§ Quoted text
Part II, “Reading Strategy Lessons,” specifies instructional experiences that enable readers to become secure in their quest for meaning. The specific strategy lessons grow out of our theoretical framework using a nesting metaphor that places reading instruction in the context of all the curricular experiences in the classroom and places literacy in the learners’ world inside and outside of school. The three chapters in Part II are organized by focusing on the language cueing systems: semantic / pragmatic, syntactic, and graphophonic. The reading strategies of sampling, inferring, predicting, confirming, and integrating meaning are highlighted within each language system.

The text for each reading strategy lesson and the procedures for each literacy event are an organized classroom procedure through which individual, group, or class lessons can be presented. In addition, each organized experience explains why the lessons and events are important, describes the students whom the lesson and events will benefit, and provides additional understandings about the relationship of these procedures to sociopsycholinguistic views of language, learning, teaching, and curriculum. In this way we show that each lesson grows out of knowledge and theory. Reading Strategies: Focus on Comprehension is appropriate for teachers with varying degrees of experience and expertise in the teaching of reading. Therefore, this book may be read in a variety of ways.

For example, preservice and inservice teachers who are new to a comprehension-centered whole language view of the reading process may want to read the first three chapters and the general information that precede the strategy lessons and then select one or more students to work with who will benefit from the lessons. The specific rationale and strategy lesson is most helpful when the teacher is ready to present the lesson to students. After working with some students, the teacher will find it beneficial to read additional information about the reading process, strategy lessons, and miscue analysis listed in the references.

Extracted data entries:

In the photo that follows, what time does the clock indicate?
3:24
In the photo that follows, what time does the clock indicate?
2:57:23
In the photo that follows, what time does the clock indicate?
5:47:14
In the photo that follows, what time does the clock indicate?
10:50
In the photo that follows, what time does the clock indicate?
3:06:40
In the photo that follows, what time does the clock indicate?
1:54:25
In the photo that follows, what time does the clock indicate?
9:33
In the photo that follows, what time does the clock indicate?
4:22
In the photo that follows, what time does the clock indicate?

==

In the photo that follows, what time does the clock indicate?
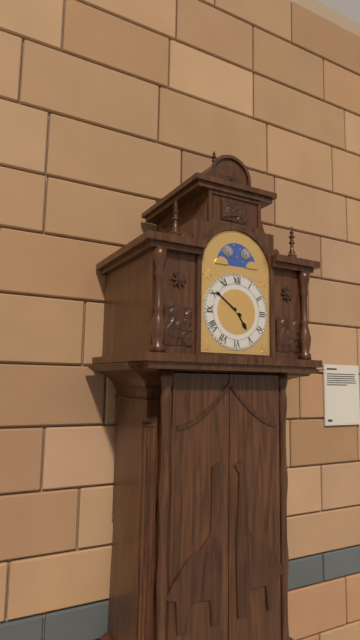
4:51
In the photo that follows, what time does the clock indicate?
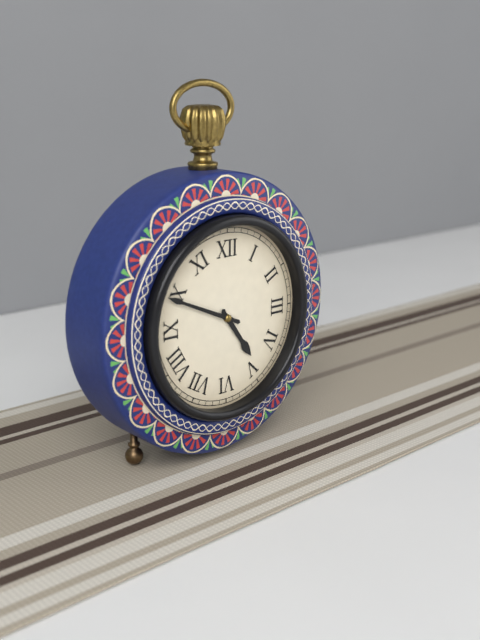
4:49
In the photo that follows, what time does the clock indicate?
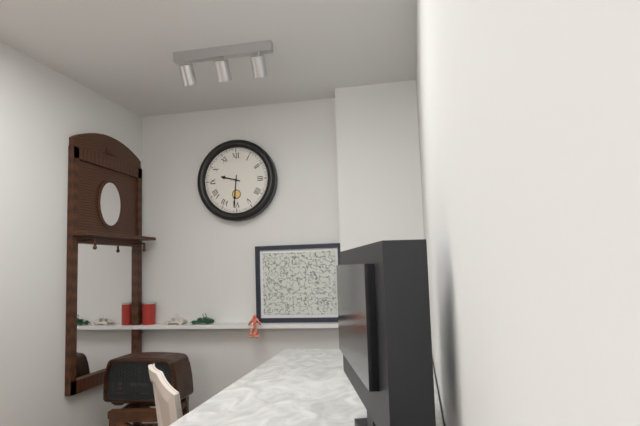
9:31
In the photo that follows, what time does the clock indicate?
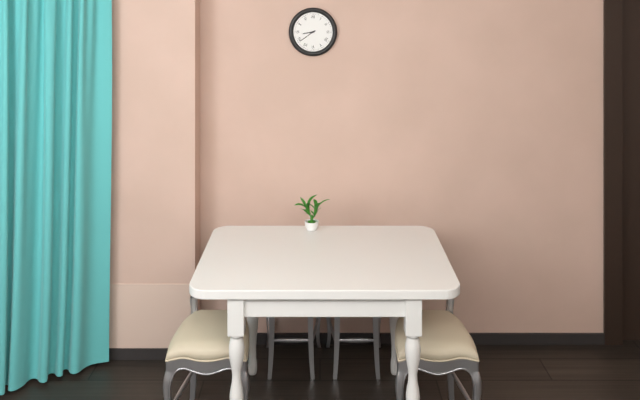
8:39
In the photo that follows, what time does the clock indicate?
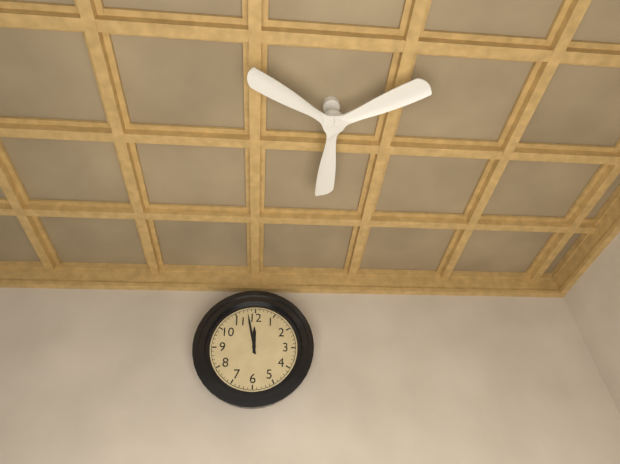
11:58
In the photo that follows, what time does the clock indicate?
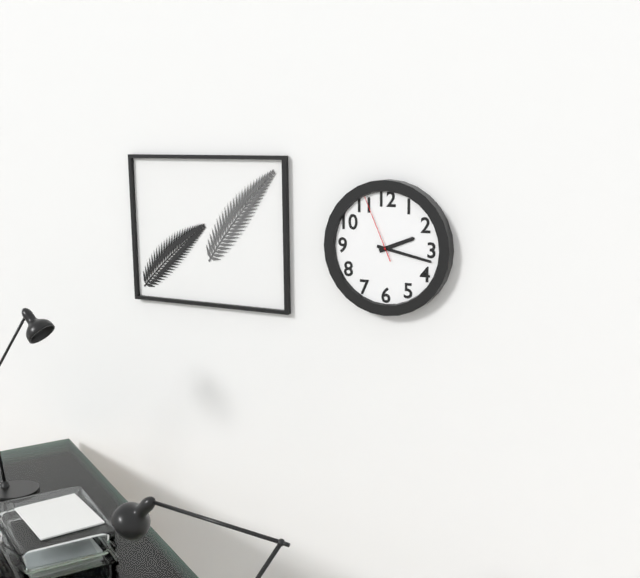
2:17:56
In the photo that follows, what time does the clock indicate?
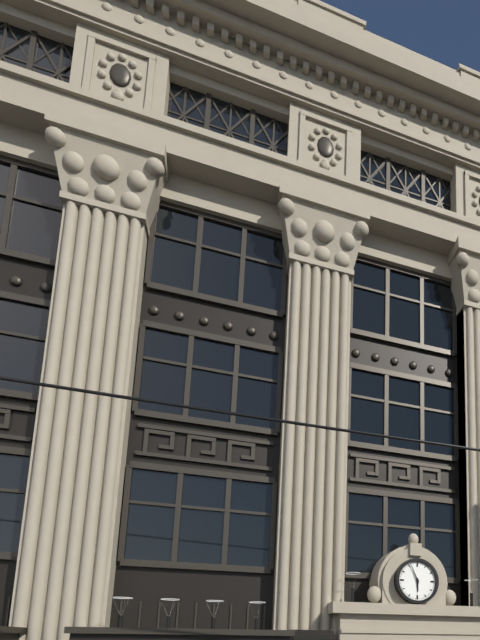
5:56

==

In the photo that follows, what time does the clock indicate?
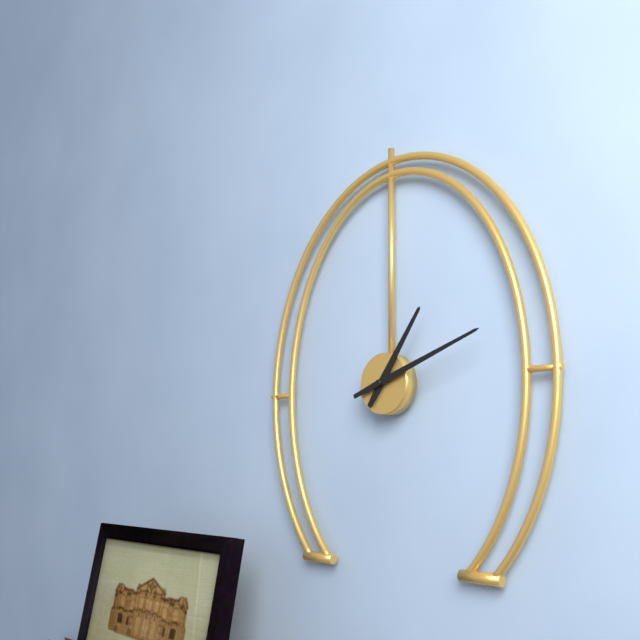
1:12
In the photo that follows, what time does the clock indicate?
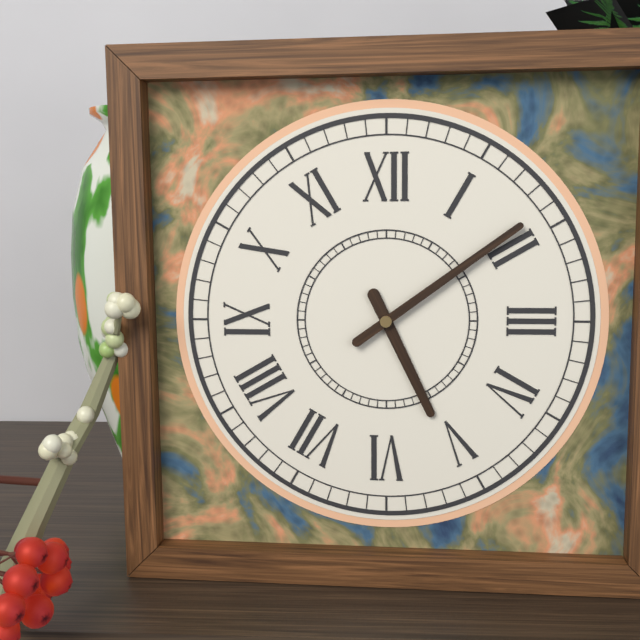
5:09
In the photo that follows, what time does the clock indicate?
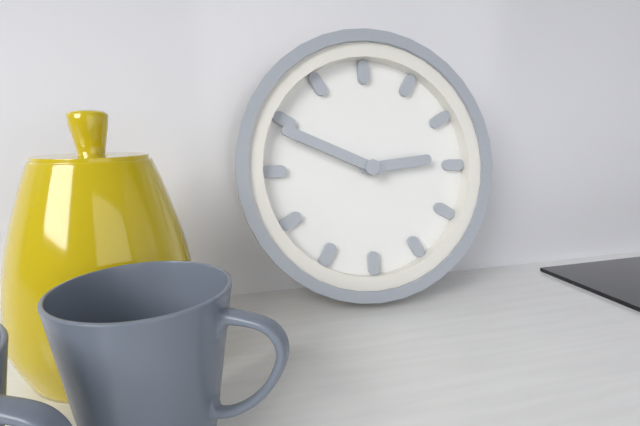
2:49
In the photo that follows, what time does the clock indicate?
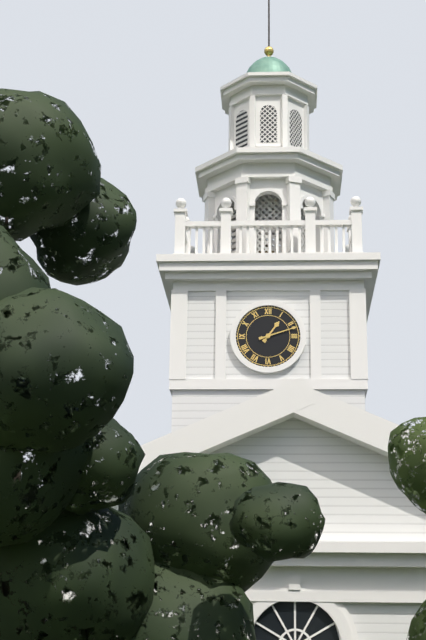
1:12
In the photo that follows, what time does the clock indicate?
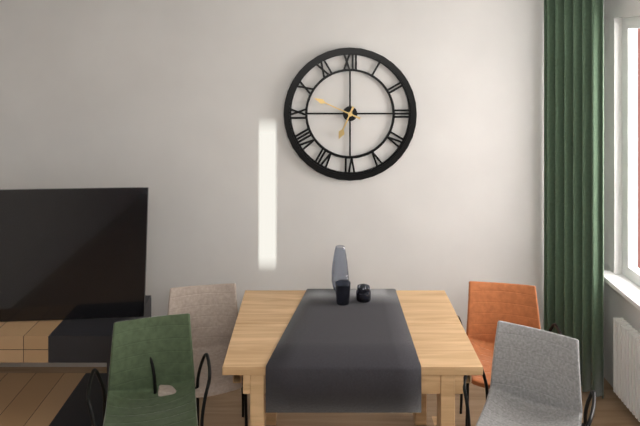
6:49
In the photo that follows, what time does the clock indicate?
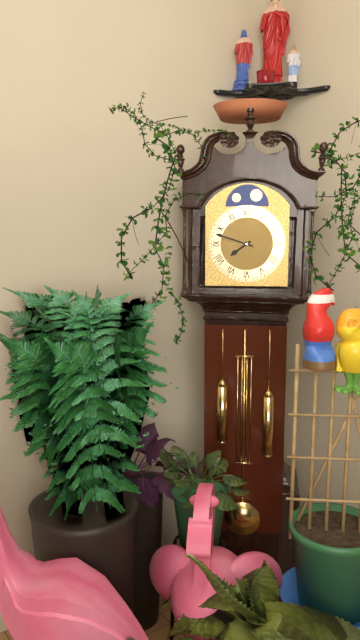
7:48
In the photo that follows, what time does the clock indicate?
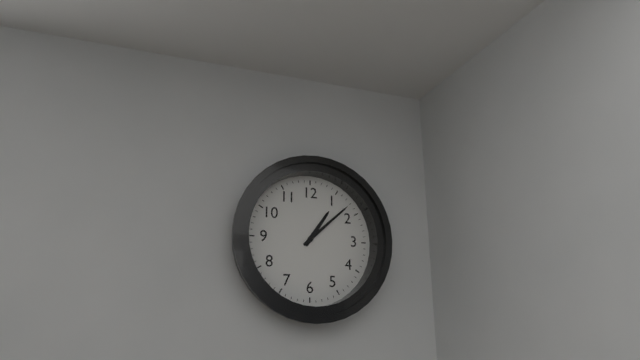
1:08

§ What you are asked to do
Copy out the entire passage on reading strategy lessons word for word. Work only from the passage on reading strategy lessons and leave the items aside.

§ Exercise response
Part II, “Reading Strategy Lessons,” specifies instructional experiences that enable readers to become secure in their quest for meaning. The specific strategy lessons grow out of our theoretical framework using a nesting metaphor that places reading instruction in the context of all the curricular experiences in the classroom and places literacy in the learners’ world inside and outside of school. The three chapters in Part II are organized by focusing on the language cueing systems: semantic / pragmatic, syntactic, and graphophonic. The reading strategies of sampling, inferring, predicting, confirming, and integrating meaning are highlighted within each language system.

The text for each reading strategy lesson and the procedures for each literacy event are an organized classroom procedure through which individual, group, or class lessons can be presented. In addition, each organized experience explains why the lessons and events are important, describes the students whom the lesson and events will benefit, and provides additional understandings about the relationship of these procedures to sociopsycholinguistic views of language, learning, teaching, and curriculum. In this way we show that each lesson grows out of knowledge and theory. Reading Strategies: Focus on Comprehension is appropriate for teachers with varying degrees of experience and expertise in the teaching of reading. Therefore, this book may be read in a variety of ways.

For example, preservice and inservice teachers who are new to a comprehension-centered whole language view of the reading process may want to read the first three chapters and the general information that precede the strategy lessons and then select one or more students to work with who will benefit from the lessons. The specific rationale and strategy lesson is most helpful when the teacher is ready to present the lesson to students. After working with some students, the teacher will find it beneficial to read additional information about the reading process, strategy lessons, and miscue analysis listed in the references.